▶ WORK ORDER
With pictures excluded, output exactly the lines that run from the first line of the data below through the line containing "2. შიდა მობილობის".

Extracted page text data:
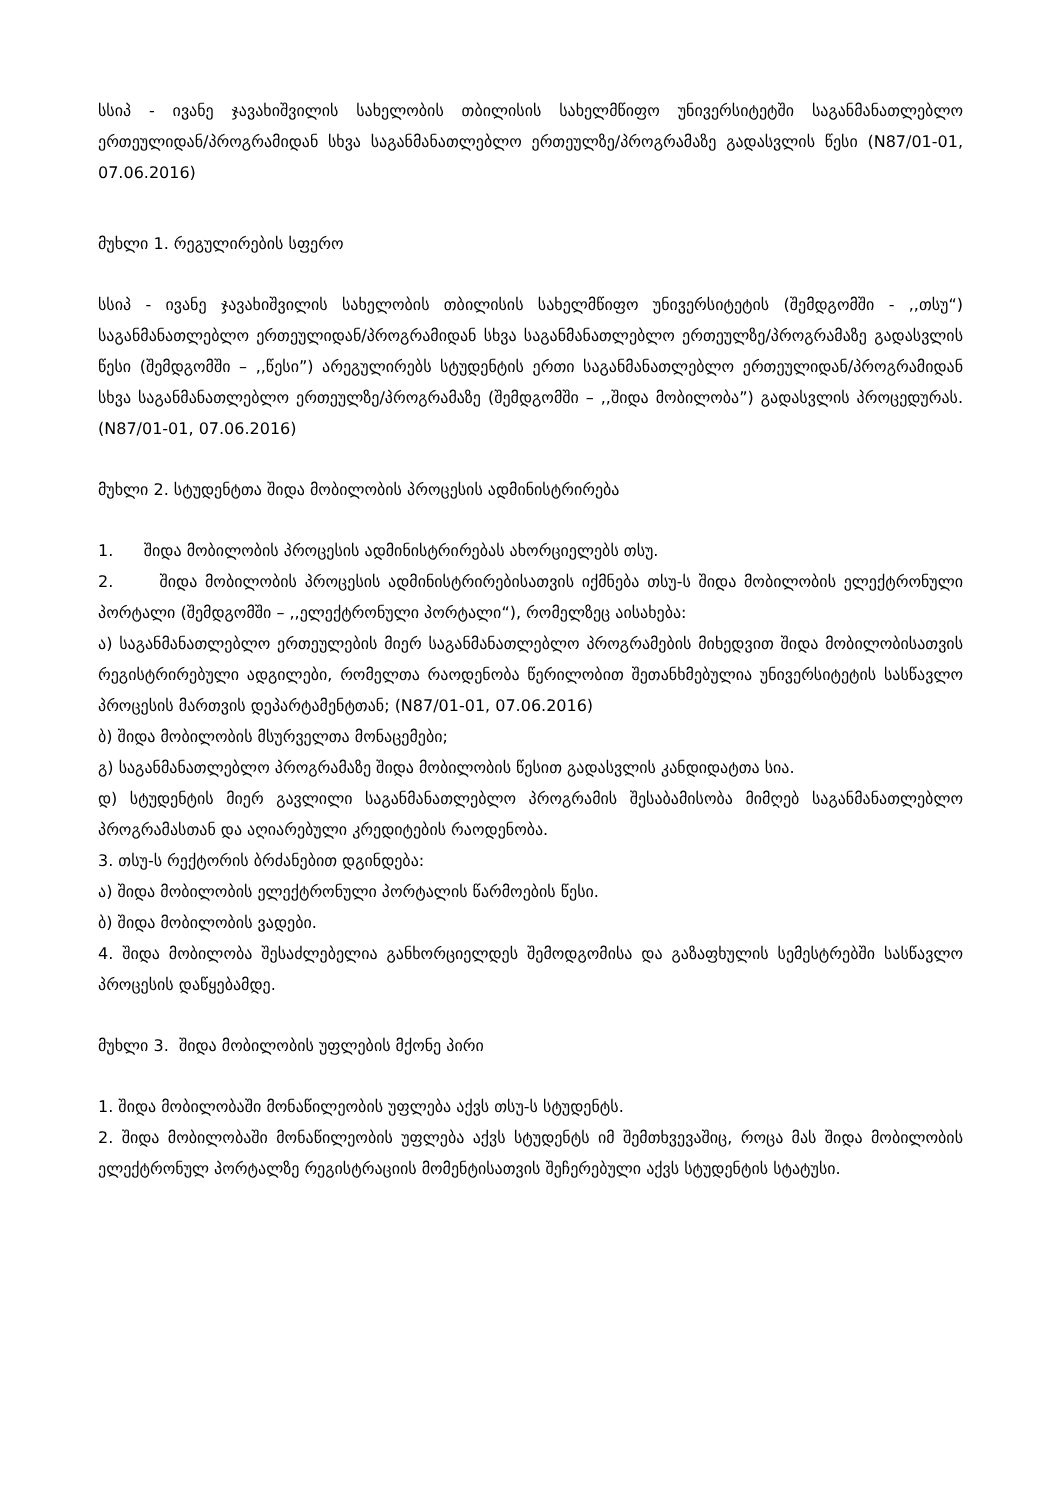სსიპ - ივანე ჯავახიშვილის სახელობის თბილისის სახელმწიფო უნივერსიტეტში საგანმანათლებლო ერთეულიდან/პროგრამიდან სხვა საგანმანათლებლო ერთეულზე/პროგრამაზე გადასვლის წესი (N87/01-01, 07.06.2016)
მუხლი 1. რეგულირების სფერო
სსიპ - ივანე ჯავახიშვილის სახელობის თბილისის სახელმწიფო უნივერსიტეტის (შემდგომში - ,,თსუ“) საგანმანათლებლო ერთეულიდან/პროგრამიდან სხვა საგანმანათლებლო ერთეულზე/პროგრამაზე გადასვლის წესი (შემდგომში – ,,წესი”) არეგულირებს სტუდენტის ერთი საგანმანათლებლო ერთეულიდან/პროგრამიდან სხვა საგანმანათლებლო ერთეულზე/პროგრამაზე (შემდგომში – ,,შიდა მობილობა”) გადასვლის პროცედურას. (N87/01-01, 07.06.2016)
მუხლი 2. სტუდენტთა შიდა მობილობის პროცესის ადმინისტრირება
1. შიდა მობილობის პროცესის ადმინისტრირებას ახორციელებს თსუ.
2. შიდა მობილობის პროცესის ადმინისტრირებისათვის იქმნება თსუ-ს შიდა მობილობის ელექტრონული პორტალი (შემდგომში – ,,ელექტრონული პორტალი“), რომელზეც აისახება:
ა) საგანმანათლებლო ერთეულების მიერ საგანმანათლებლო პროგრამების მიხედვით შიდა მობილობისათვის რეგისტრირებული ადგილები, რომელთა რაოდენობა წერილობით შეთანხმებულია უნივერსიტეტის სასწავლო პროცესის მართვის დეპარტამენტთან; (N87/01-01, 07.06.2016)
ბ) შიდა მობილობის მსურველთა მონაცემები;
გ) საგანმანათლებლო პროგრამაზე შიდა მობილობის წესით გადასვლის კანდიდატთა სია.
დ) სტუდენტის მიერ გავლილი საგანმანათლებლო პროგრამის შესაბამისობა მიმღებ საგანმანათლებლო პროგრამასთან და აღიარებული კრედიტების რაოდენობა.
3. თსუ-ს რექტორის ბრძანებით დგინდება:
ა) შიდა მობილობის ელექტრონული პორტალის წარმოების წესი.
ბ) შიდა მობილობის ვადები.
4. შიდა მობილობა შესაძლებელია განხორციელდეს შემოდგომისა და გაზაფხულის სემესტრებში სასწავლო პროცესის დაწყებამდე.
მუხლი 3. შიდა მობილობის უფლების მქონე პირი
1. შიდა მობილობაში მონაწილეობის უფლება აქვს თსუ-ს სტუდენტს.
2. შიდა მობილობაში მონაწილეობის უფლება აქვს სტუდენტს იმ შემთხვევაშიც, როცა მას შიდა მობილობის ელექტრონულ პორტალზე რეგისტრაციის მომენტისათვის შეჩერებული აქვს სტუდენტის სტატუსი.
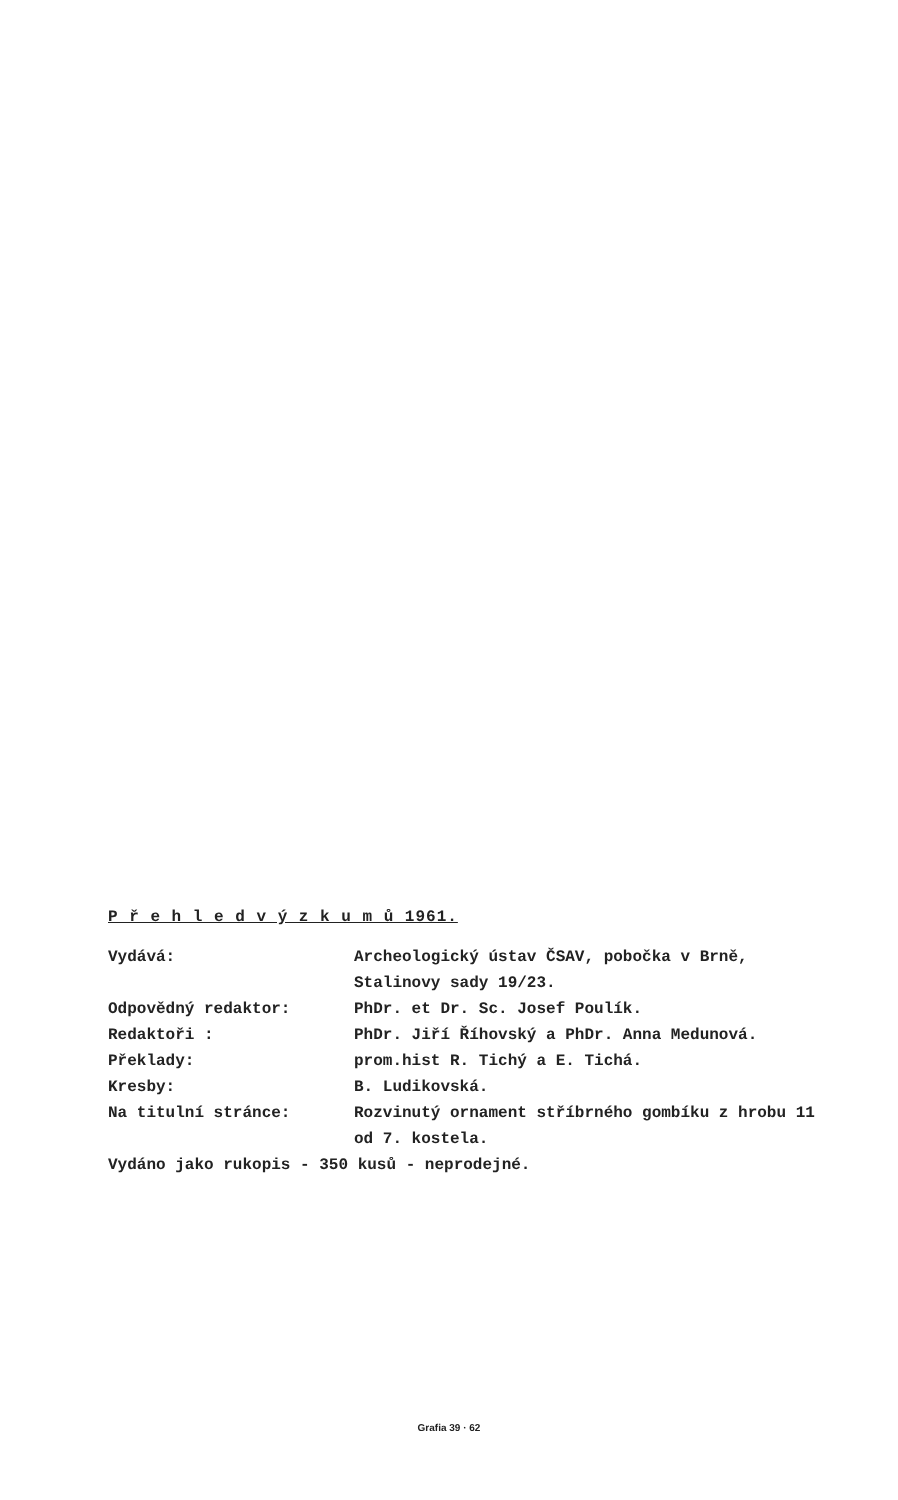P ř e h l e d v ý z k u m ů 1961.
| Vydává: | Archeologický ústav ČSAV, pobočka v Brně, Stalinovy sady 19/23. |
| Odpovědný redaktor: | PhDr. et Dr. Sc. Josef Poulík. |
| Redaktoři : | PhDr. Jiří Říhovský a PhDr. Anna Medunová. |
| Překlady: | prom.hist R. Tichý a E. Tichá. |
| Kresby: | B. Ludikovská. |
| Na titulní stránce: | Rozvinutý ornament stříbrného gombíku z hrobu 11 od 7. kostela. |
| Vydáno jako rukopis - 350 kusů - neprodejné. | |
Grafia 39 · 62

▶ EXERCISE SOLUTION
სსიპ - ივანე ჯავახიშვილის სახელობის თბილისის სახელმწიფო უნივერსიტეტში საგანმანათლებლო ერთეულიდან/პროგრამიდან სხვა საგანმანათლებლო ერთეულზე/პროგრამაზე გადასვლის წესი (N87/01-01, 07.06.2016)
მუხლი 1. რეგულირების სფერო
სსიპ - ივანე ჯავახიშვილის სახელობის თბილისის სახელმწიფო უნივერსიტეტის (შემდგომში - ,,თსუ“) საგანმანათლებლო ერთეულიდან/პროგრამიდან სხვა საგანმანათლებლო ერთეულზე/პროგრამაზე გადასვლის წესი (შემდგომში – ,,წესი”) არეგულირებს სტუდენტის ერთი საგანმანათლებლო ერთეულიდან/პროგრამიდან სხვა საგანმანათლებლო ერთეულზე/პროგრამაზე (შემდგომში – ,,შიდა მობილობა”) გადასვლის პროცედურას. (N87/01-01, 07.06.2016)
მუხლი 2. სტუდენტთა შიდა მობილობის პროცესის ადმინისტრირება
1. შიდა მობილობის პროცესის ადმინისტრირებას ახორციელებს თსუ.
2. შიდა მობილობის პროცესის ადმინისტრირებისათვის იქმნება თსუ-ს შიდა მობილობის ელექტრონული პორტალი (შემდგომში – ,,ელექტრონული პორტალი“), რომელზეც აისახება:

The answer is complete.